## Text segment
====
As Sir Edward Heath's Conservatives took power from Harold Wilson in June 1970, the economic outlook was looking bleak.

Wilson's government appeared to have postponed some key economic decisions because of the General Election - and the Conservatives were looking for cuts to meet election pledges on tax.

The most infamous cut of all was the Department of Education's decision to end universal free school milk- taken by Secretary of State Margaret Thatcher.

But documents released under the 30-Year-Rule paint a more complicated picture of what the future prime minister was prepared to sign up to.

Shortly after election, Prime Minister Heath wrote to his cabinet, telling them: "We shall need determination and a willingness among spending ministers to accept reductions in programmes which, from a departmental stand point, they would be reluctant to make."

And in August 1970, the new Secretary of State for Education responded to a Treasury demand for education cuts in four areas:

  • Further Education fees
  • Library book borrowing charges
  • School meal charges
  • Free school milk

    In principle, the minister who became known for her public-spending cutting zeal once she took power in 1979, appeared concerned at what the public perception of the cuts would be.

    Responding to the demands to end free school milk, Mrs Thatcher said: "I think that the complete withdrawal of free milk for our school children would be too drastic a step and would arouse more widespread public antagonism than the saving justifies."

    She proposed the compromise, later accepted, that milk would only be available to pupils in nursery and primary schools.

    She told the Treasury that this would reduce the proposed cuts by 20m over the four-year life of the government and would free up cash for a new primary school building programme.

    Museum charges

    On library book charges, Mrs Thatcher's response appeared to be set harder against their introduction.

    margaret Thatcher in the 1970s
    Margaret Thatcher: Baulked at library charges
    "I foresee real difficulties here," she wrote tot he Chief Secretary to the Treasury, Maurice Macmillan.

    "It would be a serious step to abandon the time-honoured principle of free borrowing from public libraries and I think that the issue should be put before the collective judgement of our colleagues."

    Crucially though, she added a new proposal which may have proved just as controversial had it gone ahead.

    "To compensate for this, I am willing to include in my review the imposition of entrance charges to the national museums..."

    School meals

    Despite these reservations, the minister did support increasing charges for school meals - but in a carefully managed way to avoid public protest.

    "I think that we should proceed by fewer and larger steps so as to reduce the occasions for the inevitable recurrence of criticism whenever an increase is made in school meal charges," she wrote.

    "On this footing, I propose raising the charge to 12p next April and to 14p in April 1973; over the four year period 1971-74 this will produce 16m more in savings then (sic) would your own proposals."

    Cabinet offers

    By the Cabinet meeting of September 15, Mrs Thatcher appeared to be more enthusiastic about cuts to her department's bill.

    "The Secretary of State for Education and Science said that she had been able to offer the Chief Secretary, Treasury, rather larger savings than he had sought on school meals, school milk, further education and library charges," the minutes reveal.

    Those cuts would be worth some 200m to the government - though some would go back into primary schools.

    Despite concerns about the proposals for school meal charges, the Cabinet supported the package, excepting library fees, two weeks later.
====
## Records
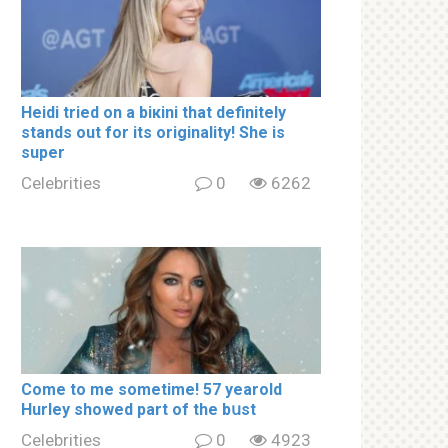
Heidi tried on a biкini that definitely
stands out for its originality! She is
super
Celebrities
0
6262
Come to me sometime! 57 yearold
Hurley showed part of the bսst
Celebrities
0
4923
====
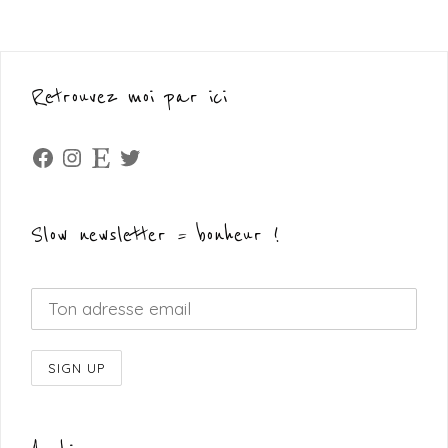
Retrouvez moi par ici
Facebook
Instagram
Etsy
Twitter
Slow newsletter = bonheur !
====
## Questions
[a] According to the school milk text, what would the school meal charge be raised to in April 1973 under Mrs Thatcher's proposal?
[b] Retype everything in the school milk text from "Museum charges" down to "Treasury, Maurice Macmillan.".

## List of answers
[a] 14p

[b]
Museum charges

    On library book charges, Mrs Thatcher's response appeared to be set harder against their introduction.

    margaret Thatcher in the 1970s
    Margaret Thatcher: Baulked at library charges
    "I foresee real difficulties here," she wrote tot he Chief Secretary to the Treasury, Maurice Macmillan.